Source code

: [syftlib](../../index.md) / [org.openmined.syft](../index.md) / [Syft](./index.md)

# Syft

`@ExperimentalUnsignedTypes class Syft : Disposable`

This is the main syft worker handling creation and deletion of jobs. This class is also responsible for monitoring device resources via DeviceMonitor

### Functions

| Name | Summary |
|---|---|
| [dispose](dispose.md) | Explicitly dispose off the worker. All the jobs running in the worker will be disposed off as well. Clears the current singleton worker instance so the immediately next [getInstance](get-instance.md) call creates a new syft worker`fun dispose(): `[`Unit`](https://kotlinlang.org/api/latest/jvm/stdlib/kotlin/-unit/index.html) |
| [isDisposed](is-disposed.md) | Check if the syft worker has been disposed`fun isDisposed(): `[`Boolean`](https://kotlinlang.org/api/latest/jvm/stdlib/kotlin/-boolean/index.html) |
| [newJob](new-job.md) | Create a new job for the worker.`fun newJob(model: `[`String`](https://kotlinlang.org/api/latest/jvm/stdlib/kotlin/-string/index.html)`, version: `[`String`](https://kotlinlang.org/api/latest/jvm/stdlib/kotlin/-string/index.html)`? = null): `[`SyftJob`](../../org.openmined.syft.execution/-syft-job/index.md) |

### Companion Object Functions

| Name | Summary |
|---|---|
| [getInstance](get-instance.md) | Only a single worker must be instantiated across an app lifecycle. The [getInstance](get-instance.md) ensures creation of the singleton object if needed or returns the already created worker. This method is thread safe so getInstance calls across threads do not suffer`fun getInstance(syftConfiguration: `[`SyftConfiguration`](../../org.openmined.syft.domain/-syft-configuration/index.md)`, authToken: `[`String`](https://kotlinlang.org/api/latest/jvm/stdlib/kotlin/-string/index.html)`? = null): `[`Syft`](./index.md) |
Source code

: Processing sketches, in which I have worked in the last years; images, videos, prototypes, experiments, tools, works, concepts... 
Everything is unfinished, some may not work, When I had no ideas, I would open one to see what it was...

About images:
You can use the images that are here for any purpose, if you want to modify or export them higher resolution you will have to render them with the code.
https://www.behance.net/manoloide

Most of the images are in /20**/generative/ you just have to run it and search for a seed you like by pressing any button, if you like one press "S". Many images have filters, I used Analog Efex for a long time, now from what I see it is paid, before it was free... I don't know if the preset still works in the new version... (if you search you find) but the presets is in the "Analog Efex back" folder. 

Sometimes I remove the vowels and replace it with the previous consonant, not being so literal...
+ + + +
* [課題の要件]:
「Most of the」を含む行から最後の行までを一字一句変えずに書き写してください。

* [回答欄]:
Most of the images are in /20**/generative/ you just have to run it and search for a seed you like by pressing any button, if you like one press "S". Many images have filters, I used Analog Efex for a long time, now from what I see it is paid, before it was free... I don't know if the preset still works in the new version... (if you search you find) but the presets is in the "Analog Efex back" folder. 

Sometimes I remove the vowels and replace it with the previous consonant, not being so literal...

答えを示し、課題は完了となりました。